Ce qui est certain c’est que, face au défi de réinventer nos relations bilatérales avec nos principaux partenaires commerciaux, la diabolisation de l’UE – qui a essaimé de l’UDC à la plus grande partie de notre classe politique – est un autogoal. De la sorte, nous abaissons notre noble démocratie directe au rang d’outil populiste, ce qu’elle n’est pas. Nous laissons accréditer que les objectifs de paix et de prospérité de l’UE sont incompatibles avec la démocratie. C’est profondément idiot et tous ceux qui cèdent à cette facilité s’en mordront les doigts un jour.

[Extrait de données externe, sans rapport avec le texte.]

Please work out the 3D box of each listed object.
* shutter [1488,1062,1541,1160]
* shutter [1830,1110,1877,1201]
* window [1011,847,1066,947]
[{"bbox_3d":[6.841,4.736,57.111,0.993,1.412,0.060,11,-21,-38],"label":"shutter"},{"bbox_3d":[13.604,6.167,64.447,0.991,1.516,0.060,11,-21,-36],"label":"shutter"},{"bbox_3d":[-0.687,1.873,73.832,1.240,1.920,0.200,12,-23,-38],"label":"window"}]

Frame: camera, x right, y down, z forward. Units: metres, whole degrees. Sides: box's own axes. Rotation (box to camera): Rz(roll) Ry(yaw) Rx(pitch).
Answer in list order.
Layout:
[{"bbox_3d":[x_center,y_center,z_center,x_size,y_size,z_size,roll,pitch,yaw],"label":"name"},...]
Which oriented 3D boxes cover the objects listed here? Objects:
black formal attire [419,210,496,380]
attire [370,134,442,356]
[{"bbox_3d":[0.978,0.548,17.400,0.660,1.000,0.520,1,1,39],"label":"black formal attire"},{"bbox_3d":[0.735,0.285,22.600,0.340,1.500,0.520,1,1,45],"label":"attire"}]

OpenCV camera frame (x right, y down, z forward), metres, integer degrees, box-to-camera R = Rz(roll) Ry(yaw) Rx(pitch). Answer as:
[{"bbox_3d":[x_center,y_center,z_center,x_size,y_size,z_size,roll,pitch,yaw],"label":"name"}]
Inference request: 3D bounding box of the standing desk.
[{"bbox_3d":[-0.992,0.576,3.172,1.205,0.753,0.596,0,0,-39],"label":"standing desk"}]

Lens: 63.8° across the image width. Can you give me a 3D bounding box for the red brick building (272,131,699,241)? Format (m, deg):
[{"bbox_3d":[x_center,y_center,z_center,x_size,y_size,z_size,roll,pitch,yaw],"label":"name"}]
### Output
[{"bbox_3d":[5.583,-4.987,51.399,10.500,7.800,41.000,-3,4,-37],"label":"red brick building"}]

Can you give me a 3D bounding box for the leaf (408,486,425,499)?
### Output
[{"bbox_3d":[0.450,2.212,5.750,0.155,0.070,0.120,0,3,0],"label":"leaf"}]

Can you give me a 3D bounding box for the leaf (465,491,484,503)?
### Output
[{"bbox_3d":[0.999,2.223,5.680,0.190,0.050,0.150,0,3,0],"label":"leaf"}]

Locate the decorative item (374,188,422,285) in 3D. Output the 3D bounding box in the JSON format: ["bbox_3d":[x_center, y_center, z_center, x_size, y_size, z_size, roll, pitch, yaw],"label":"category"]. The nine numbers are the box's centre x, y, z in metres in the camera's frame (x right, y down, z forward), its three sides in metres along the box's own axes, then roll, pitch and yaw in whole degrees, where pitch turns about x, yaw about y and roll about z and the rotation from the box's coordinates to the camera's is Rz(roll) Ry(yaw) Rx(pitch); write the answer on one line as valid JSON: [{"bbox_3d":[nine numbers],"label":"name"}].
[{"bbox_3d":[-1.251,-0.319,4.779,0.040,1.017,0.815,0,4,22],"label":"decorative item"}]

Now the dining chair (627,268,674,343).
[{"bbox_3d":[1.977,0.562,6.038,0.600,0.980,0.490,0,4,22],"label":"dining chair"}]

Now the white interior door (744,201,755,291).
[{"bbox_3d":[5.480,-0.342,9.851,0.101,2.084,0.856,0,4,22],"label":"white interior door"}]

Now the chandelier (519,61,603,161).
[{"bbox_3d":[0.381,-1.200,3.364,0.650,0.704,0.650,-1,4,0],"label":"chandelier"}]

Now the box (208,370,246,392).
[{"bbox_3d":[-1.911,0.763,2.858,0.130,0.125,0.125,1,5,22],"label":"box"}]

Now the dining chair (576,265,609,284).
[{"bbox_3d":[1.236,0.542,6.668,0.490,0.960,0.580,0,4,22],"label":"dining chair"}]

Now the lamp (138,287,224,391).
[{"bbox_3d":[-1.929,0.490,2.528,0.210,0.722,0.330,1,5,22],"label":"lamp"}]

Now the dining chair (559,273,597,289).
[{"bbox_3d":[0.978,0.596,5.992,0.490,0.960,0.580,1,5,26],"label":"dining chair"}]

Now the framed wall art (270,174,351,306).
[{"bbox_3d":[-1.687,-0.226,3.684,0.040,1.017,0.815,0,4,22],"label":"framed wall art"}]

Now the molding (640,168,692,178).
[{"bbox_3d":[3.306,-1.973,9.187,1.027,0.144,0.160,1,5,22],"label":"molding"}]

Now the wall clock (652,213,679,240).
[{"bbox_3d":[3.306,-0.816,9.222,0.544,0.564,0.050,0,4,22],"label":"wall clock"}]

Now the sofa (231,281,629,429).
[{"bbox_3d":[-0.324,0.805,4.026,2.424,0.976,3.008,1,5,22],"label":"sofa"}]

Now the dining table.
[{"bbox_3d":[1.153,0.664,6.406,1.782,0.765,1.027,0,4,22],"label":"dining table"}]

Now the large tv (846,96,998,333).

Corollaire de ce besoin de transformer l’UE en bouc-émissaire de toutes les impuissances helvétiques, il existe une forte tendance à faire passer les proeuropéens de Suisse pour des imbéciles heureux, naïfs et aveugles qui ne verraient pas les immenses défauts de l’UE. Ce mépris est stérile. L’adhésion au projet européen ne signifie pas l’absence de critiques ou d’ambitions pour que celui-ci se réforme. Mais, en tant que Vaudoise, je n’exige pas la sécession de mon canton, quand je ne suis pas enchantée par une décision de la Confédération.
L’UE est très imparfaite, mais elle reste l’espace économique, juridique et moral dans lequel nos principaux partenaires commerciaux, l’Allemagne, la France et l’Italie, ont décidé de vivre (avec 24 autres pays européens). Nous nous devons de trouver une solution, nous ne pouvons pas – sauf à vouloir nous appauvrir et à sacrifier des milliers d’emplois – laisser la substance des accords bilatéraux se dégrader, et se multiplier à l’insu de notre plein gré. Les entraves au commerce, aux exportations, aux collaborations sécuritaires, scientifiques, culturelles, qui nous sont hautement bénéfiques.
Ceux qui, actuellement, prennent le risque de saboter la voie bilatérale en torpillant l’accord-cadre, ou en faisant le lit de l’initiative dite de limitation de l’UDC (dont l’acceptation entraînerait la fin des accords bilatéraux) jouent avec le feu, alors qu’ils croient seulement affirmer une souveraineté qui n’existe déjà plus (scoop pour ceux qui ne le savent pas: à chacune de ses séances, le Conseil fédéral glisse déjà beaucoup de droit européen dans notre législation, sans grand tamtam).
L’UE ne peut pas se montrer moins intransigeante avec nous qu’avec les Britanniques. Si elle se montre désormais prête à affronter un Brexit sans accord, elle n’aura pas trop d’états d’âme à laisser les Suisses s’auto-saborder. Ceux qui, dans les diverses institutions européennes, connaissent encore le dossier, savent que la Suisse, petit pays pragmatique, ne bouge que sous la pression des événements, rarement de manière autonome et fière, même si elle aime se raconter la fable d’une splendide indépendance.